PROMPT: Please transcribe the part of the data that opens with the line containing "State who or" and closes with the line containing "Answer: approximately 90° to its right", both lines included, keeping every line unchanged.

Items from a dataset:

-------------------------

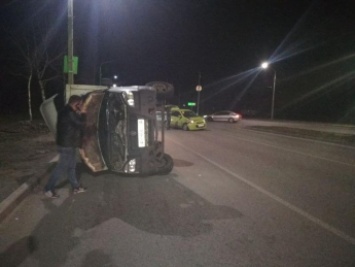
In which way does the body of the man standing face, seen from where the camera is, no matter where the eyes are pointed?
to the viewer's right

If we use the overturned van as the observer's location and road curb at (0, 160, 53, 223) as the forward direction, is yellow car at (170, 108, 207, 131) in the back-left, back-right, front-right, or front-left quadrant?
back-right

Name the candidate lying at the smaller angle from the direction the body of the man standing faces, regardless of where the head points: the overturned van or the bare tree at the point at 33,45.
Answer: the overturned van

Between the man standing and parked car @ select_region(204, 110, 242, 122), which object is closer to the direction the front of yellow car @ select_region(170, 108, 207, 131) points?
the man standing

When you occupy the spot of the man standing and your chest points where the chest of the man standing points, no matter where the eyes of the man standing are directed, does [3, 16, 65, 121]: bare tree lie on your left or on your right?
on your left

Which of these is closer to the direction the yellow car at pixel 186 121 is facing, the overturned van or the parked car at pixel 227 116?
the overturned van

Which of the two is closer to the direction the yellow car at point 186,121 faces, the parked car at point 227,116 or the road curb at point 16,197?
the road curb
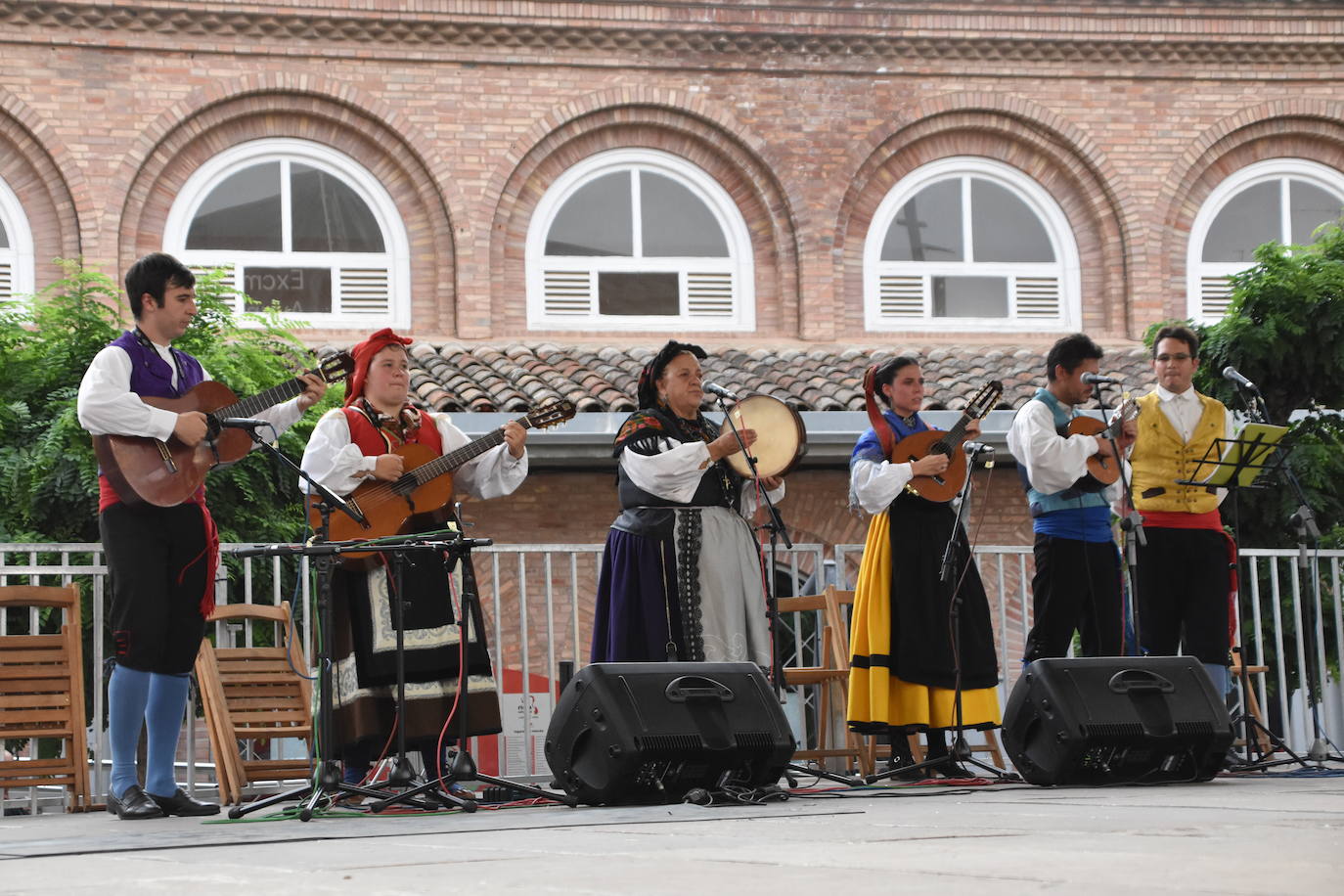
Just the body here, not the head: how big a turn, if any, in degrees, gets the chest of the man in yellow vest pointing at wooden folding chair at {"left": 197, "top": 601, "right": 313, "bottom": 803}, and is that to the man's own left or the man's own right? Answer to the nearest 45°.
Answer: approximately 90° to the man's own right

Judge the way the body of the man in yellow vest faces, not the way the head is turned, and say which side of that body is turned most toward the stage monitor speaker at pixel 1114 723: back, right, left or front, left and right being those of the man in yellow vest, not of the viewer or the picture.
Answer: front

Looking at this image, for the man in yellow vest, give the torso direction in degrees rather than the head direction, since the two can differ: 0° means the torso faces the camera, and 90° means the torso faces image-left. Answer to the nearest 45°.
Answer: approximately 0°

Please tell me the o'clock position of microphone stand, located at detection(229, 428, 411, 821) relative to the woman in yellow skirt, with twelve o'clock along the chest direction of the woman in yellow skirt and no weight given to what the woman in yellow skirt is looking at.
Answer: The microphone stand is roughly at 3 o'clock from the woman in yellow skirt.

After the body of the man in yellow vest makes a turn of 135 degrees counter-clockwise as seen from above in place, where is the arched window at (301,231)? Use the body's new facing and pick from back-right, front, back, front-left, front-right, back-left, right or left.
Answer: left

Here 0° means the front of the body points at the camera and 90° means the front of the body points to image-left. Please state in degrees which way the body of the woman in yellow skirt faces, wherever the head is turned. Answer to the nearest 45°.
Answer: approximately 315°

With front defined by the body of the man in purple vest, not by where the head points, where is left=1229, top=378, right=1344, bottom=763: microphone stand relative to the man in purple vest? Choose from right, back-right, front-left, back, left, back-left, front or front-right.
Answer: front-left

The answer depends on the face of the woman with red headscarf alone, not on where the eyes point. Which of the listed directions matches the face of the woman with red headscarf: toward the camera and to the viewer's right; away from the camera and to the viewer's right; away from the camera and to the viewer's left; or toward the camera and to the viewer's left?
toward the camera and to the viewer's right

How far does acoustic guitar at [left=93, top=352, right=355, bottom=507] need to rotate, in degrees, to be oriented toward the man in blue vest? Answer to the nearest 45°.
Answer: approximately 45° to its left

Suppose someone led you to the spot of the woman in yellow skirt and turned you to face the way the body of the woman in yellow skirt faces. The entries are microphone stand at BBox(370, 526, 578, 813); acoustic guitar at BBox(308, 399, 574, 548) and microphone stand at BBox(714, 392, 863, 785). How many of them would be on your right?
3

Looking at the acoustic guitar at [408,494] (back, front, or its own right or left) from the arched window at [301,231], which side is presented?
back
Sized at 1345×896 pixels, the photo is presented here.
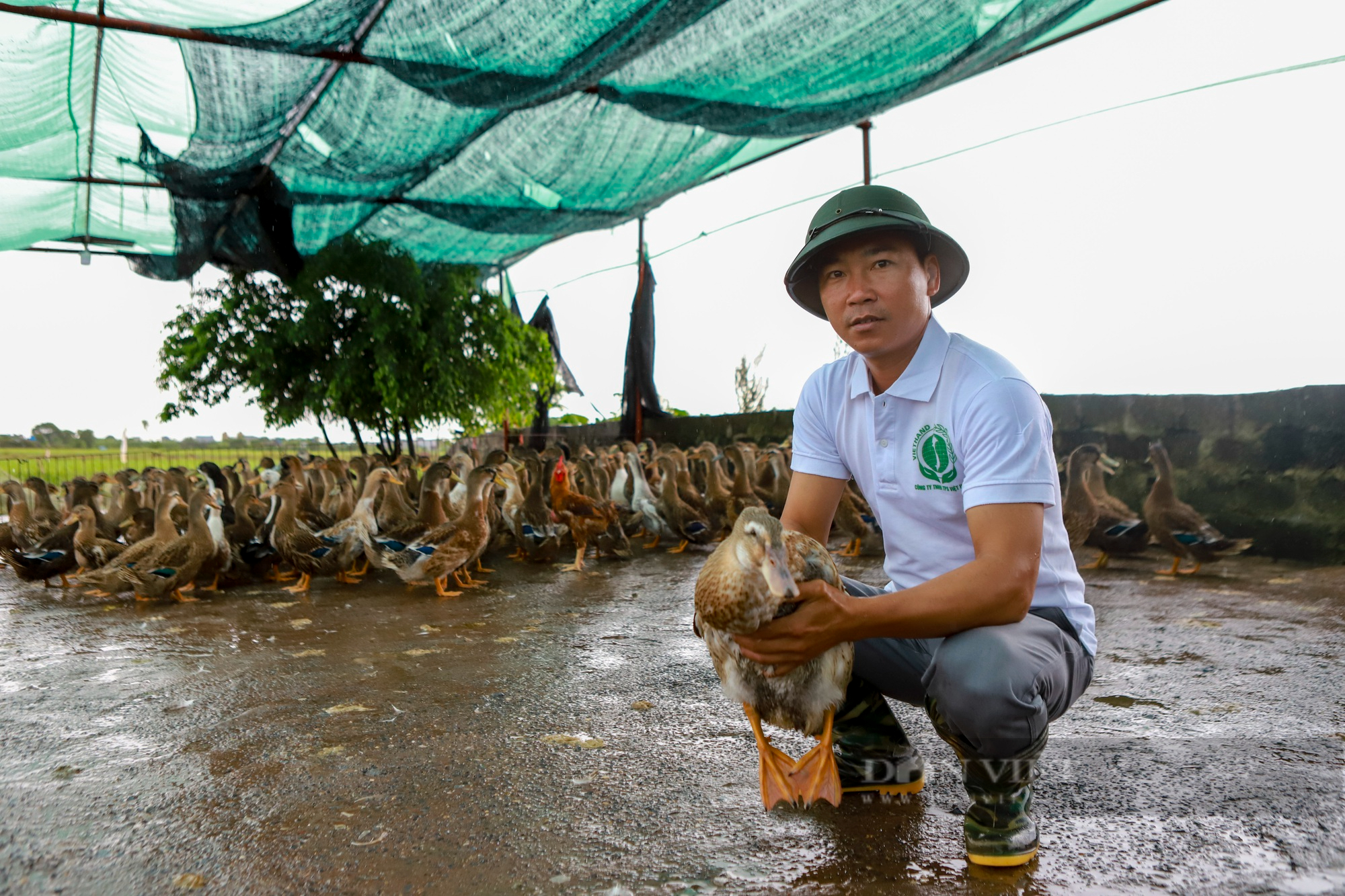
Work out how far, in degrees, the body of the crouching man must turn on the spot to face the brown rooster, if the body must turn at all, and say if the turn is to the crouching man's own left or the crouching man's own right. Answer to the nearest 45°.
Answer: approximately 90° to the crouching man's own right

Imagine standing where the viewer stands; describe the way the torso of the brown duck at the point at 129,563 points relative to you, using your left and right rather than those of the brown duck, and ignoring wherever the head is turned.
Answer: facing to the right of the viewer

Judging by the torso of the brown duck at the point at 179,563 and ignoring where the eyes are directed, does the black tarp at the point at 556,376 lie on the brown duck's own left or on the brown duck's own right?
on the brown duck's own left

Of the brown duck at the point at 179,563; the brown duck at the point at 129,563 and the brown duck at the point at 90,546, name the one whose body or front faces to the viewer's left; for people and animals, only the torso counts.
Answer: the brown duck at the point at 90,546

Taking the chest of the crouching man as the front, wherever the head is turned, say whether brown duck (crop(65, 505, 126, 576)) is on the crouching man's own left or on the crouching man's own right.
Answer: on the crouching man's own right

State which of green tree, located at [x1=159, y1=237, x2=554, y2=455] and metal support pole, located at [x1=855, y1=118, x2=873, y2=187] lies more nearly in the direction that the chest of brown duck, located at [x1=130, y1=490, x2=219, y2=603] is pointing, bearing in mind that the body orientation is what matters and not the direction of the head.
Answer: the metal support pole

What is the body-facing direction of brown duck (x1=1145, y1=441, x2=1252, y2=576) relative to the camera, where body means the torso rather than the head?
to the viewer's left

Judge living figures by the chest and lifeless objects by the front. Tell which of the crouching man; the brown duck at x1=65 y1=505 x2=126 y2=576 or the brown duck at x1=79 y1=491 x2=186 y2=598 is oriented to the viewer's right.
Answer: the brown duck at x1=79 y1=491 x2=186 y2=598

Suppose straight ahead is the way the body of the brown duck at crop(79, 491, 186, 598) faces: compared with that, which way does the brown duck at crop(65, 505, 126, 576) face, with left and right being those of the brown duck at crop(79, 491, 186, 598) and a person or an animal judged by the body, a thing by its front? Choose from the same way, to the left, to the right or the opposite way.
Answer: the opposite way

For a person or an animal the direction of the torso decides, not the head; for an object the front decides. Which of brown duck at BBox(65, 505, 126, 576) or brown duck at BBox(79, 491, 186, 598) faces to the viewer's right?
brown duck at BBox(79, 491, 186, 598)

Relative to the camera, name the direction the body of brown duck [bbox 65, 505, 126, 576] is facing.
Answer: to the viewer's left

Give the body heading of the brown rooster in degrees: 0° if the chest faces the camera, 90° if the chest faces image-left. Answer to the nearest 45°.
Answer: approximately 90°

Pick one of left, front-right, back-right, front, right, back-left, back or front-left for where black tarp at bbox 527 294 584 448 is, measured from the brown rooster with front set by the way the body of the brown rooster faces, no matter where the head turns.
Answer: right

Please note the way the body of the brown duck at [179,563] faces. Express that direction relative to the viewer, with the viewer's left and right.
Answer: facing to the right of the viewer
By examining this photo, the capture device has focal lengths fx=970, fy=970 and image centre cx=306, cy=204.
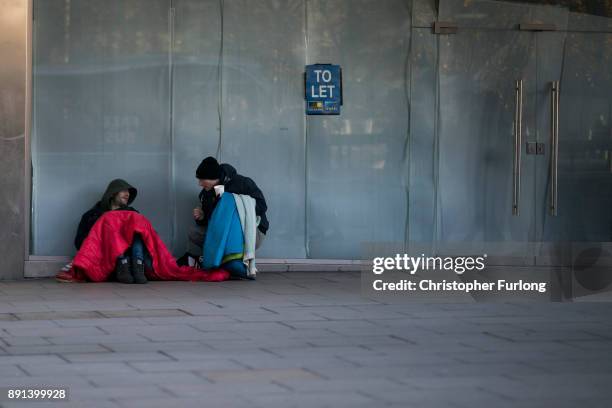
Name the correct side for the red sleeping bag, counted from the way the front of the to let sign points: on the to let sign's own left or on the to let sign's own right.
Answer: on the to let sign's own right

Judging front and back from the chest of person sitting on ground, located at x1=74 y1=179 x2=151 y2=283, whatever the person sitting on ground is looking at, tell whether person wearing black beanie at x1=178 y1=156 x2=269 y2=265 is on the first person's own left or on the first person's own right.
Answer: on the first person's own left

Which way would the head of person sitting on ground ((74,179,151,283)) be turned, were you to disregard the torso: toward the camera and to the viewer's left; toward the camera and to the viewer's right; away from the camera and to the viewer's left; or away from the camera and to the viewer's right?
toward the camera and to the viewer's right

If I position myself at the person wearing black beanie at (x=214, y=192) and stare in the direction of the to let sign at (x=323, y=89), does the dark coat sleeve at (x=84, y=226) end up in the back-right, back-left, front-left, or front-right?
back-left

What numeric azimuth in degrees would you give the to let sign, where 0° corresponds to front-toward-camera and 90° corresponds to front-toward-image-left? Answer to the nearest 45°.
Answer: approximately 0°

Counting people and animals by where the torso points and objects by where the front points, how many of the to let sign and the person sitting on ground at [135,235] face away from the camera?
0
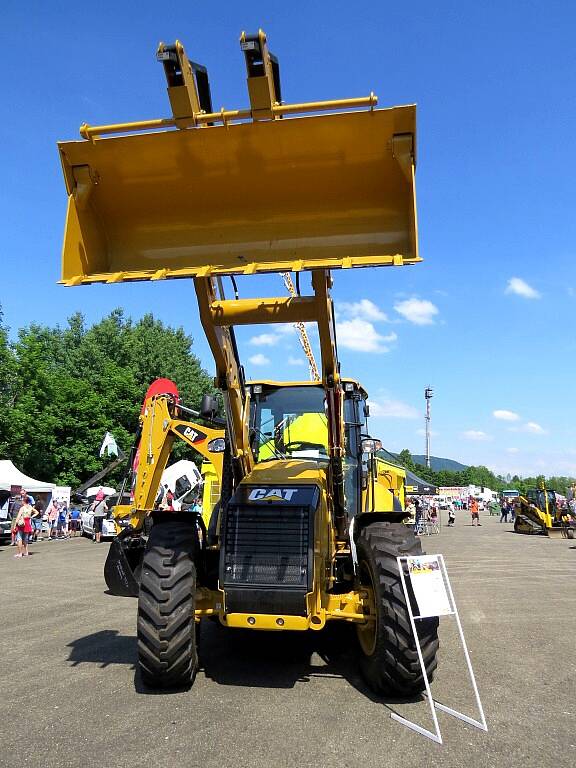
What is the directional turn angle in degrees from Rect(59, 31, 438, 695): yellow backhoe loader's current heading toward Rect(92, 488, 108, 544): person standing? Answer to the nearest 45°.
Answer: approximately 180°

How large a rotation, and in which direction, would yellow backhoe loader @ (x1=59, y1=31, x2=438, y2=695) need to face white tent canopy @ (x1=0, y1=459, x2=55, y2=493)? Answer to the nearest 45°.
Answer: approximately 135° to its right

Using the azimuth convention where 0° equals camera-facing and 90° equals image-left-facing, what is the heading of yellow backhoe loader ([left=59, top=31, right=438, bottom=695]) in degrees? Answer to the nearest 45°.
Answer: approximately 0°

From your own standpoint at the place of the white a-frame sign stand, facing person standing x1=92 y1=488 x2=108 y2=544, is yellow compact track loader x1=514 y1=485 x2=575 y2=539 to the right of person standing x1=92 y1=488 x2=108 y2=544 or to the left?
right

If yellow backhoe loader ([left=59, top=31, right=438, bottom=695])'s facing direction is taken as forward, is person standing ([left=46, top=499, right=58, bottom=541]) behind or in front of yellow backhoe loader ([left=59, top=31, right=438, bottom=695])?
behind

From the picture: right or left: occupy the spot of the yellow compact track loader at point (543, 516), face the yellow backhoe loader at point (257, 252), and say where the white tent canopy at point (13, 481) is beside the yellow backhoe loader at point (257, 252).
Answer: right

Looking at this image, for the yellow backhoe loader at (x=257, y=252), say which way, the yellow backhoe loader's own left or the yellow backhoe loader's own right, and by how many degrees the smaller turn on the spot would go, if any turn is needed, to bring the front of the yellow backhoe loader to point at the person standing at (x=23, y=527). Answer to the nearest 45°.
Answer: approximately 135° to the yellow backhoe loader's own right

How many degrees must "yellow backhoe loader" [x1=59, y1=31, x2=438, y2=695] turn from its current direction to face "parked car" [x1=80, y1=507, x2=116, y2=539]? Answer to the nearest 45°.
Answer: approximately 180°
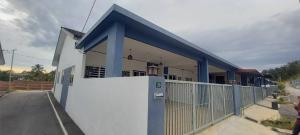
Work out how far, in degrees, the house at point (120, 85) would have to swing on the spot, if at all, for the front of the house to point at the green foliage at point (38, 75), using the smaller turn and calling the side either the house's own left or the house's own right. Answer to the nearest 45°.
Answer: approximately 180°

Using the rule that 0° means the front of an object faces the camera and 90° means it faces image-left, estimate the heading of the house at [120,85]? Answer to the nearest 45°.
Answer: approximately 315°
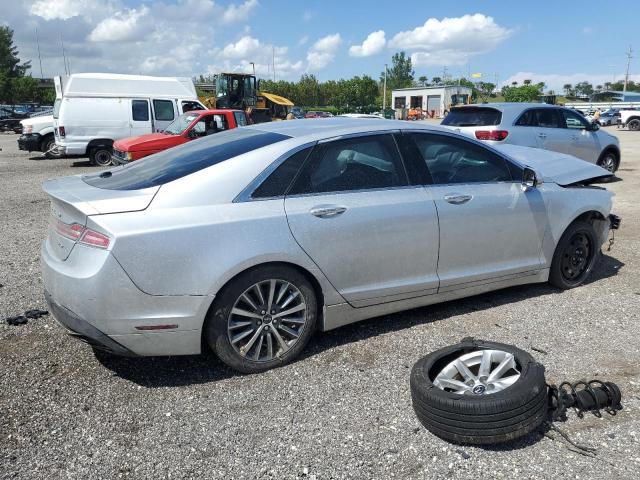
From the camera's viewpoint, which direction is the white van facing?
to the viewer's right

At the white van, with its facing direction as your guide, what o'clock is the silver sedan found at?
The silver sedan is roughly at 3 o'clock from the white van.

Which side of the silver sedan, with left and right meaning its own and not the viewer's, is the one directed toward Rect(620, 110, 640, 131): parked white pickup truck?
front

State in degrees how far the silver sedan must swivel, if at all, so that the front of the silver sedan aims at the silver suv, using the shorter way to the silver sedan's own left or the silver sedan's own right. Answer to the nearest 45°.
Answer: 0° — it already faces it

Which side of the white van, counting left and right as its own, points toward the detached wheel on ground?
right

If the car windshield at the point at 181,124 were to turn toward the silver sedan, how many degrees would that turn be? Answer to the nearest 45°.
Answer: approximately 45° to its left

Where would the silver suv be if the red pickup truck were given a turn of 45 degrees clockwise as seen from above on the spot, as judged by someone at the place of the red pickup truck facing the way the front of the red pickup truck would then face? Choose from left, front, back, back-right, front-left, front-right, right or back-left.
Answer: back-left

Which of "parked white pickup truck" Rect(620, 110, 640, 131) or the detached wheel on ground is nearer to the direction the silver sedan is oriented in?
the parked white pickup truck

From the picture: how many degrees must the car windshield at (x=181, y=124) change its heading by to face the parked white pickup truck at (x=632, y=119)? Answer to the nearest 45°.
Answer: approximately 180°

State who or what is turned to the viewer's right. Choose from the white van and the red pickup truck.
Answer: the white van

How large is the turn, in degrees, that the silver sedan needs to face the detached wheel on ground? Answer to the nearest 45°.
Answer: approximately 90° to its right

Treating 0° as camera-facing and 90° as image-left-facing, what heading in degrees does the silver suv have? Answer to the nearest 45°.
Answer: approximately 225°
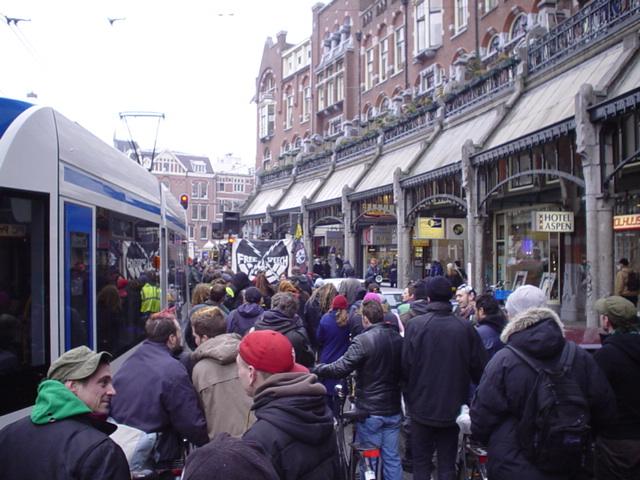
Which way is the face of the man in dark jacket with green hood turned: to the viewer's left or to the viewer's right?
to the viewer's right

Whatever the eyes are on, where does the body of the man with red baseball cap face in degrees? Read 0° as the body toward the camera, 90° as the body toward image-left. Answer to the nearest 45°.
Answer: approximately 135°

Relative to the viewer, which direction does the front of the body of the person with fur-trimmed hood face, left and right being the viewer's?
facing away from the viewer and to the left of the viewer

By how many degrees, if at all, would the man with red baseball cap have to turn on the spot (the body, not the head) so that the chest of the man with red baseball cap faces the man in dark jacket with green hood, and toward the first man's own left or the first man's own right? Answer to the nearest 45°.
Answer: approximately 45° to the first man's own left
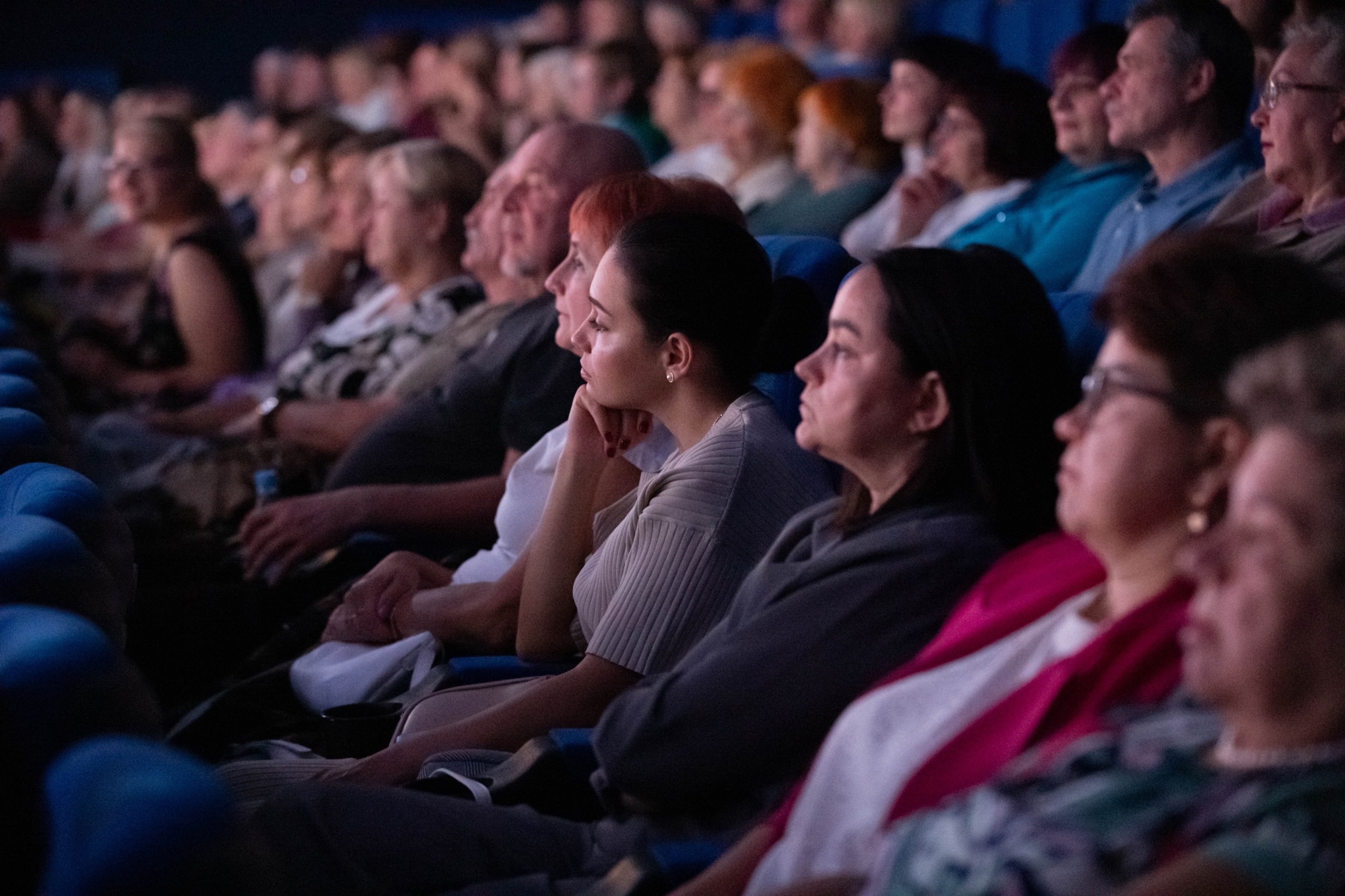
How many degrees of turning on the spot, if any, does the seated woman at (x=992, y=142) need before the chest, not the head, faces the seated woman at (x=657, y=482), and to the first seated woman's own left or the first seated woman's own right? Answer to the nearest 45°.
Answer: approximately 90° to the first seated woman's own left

-------------------------

ANSWER SPACE:
State who or what is turned to the viewer's right. Choose from the white van and the red pickup truck.
Answer: the white van

How large is the turn, in degrees, that the silver sedan needs to face the detached wheel on ground? Answer to the nearest 45°.
Answer: approximately 90° to its right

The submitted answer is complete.